Legislature or Voters Could Amend This
Measure. The proposal, once approved by voters, would allow the
Legislature to amend this measure with a vote of three-fourths of the
Members of each house of the Legislature. The measure also could be
amended by a law that is subsequently approved by the state's voters.
Fiscal Effects
In the Short Run, Minor Savings for
Governments. At first, after this measure's passage, only a
small percentage of public employees would be affected by the pension
limitations in this measure. Although newly hired employees would
generally not retire for many years, pension plans could begin requiring
lower government contributions to reflect lower expected future
benefits. In the short run, therefore, this measure could produce some
savings for state and local governmental entities due to decreases in
pension payments for these newly hired employees. In the context of
overall pension costs, these savings would likely be minor in the short
run.
In the Long Run, Larger Pension Savings for
State and Local Governments. A few decades after this measure's
passage, its pension limitations would apply to the majority of public
employees. At that time, assuming the Legislature and the voters have
taken no steps to lift the limits prescribed in this measure, this
measure could produce a substantial reduction in overall state and local
defined benefit pension contributions. Very few public employees now
receive pensions of over $100,000, but the effects of inflation over the
next few decades can be expected to greatly increase this number.

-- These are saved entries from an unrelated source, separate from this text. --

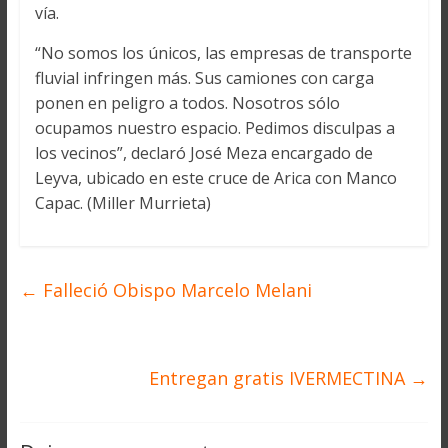
vía.
“No somos los únicos, las empresas de transporte
fluvial infringen más. Sus camiones con carga
ponen en peligro a todos. Nosotros sólo
ocupamos nuestro espacio. Pedimos disculpas a
los vecinos”, declaró José Meza encargado de
Leyva, ubicado en este cruce de Arica con Manco
Capac. (Miller Murrieta)
←
Falleció Obispo Marcelo Melani
Entregan gratis IVERMECTINA
→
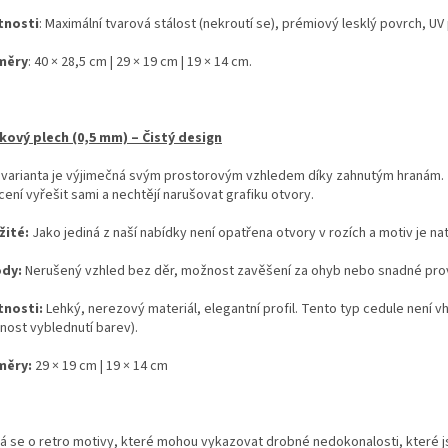
tnosti
: Maximální tvarová stálost (nekroutí se), prémiový lesklý povrch, UV 
měry
: 40 × 28,5 cm | 29 × 19 cm | 19 × 14 cm.
íkový plech (0,5 mm) – Čistý design
 varianta je výjimečná svým prostorovým vzhledem díky zahnutým hranám. Je 
ení vyřešit sami a nechtějí narušovat grafiku otvory.
žité:
Jako jediná z naší nabídky není opatřena otvory v rozích a motiv je na
ody:
Nerušený vzhled bez děr, možnost zavěšení za ohyb nebo snadné prov
tnosti:
Lehký, nerezový materiál, elegantní profil. Tento typ cedule není 
nost vyblednutí barev).
měry:
29 × 19 cm | 19 × 14 cm
á se o retro motivy, které mohou vykazovat drobné nedokonalosti, které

Accordingly, within a few decades, this measure could result in
substantial reductions in state and local defined benefit pension
payments, compared to what they might be under current law and policies.
Several decades from now, these savings eventually could total in the
billions of dollars per year (in today's dollars). Because these
limitations in retirement benefits could cause some public employees in
the future to work longer before retiring, there might be fewer retirees
drawing retiree health benefits at any given time, resulting in
additional savings for state and local governments.

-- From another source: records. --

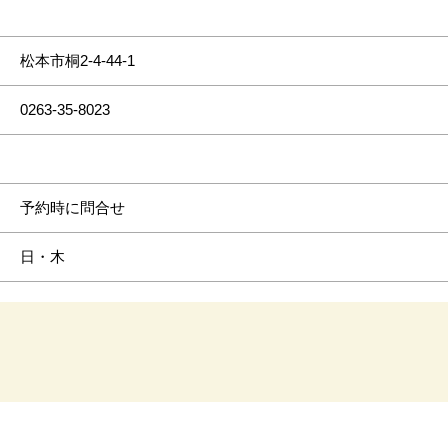
松本市桐2-4-44-1
0263-35-8023
予約時に問合せ
日・木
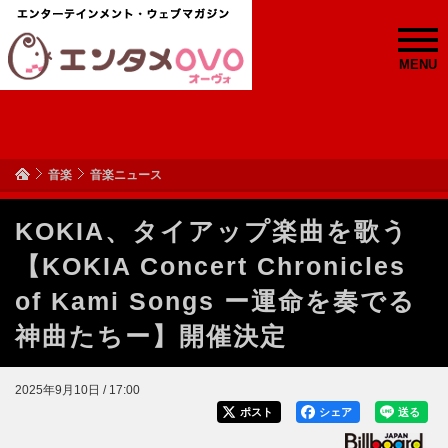
MENU
音楽
音楽ニュース
KOKIA、タイアップ楽曲を歌う
【KOKIA Concert Chronicles
of Kami Songs ー運命を奏でる
神曲たちー】開催決定
2025年9月10日 / 17:00
ポスト
シェア
送る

Increases in Other Forms of Public Employee
Compensation. In order to offset the decline of retirement
benefits required under this measure for new employees, some governments
likely would increase other forms of compensation for some employees in
order to remain competitive in the labor market. These other forms of
compensation include salaries and contributions to employee retirement
funds other than those limited in this measure (such as "defined
contribution" retirement accounts, for which governments make a specific
payment, rather than promise a specific future benefit). These increases
would offset the long-term reductions in pension and retiree health
payments to an unknown extent. The
magnitude of these additional costs would be determined by various
factors, including labor market conditions and choices made by
governmental entities and voters.
Fiscal Summary. The measure would
have the following major fiscal effects on the state and local
governments:
-
Minor reductions in
annual public sector pension costs in the short run.
-
Major reductions in
annual public sector pension and retiree health payments several
decades from now.
-
Possible increases
in other public employee compensation costs, depending on future
decisions made by governmental entities and voters.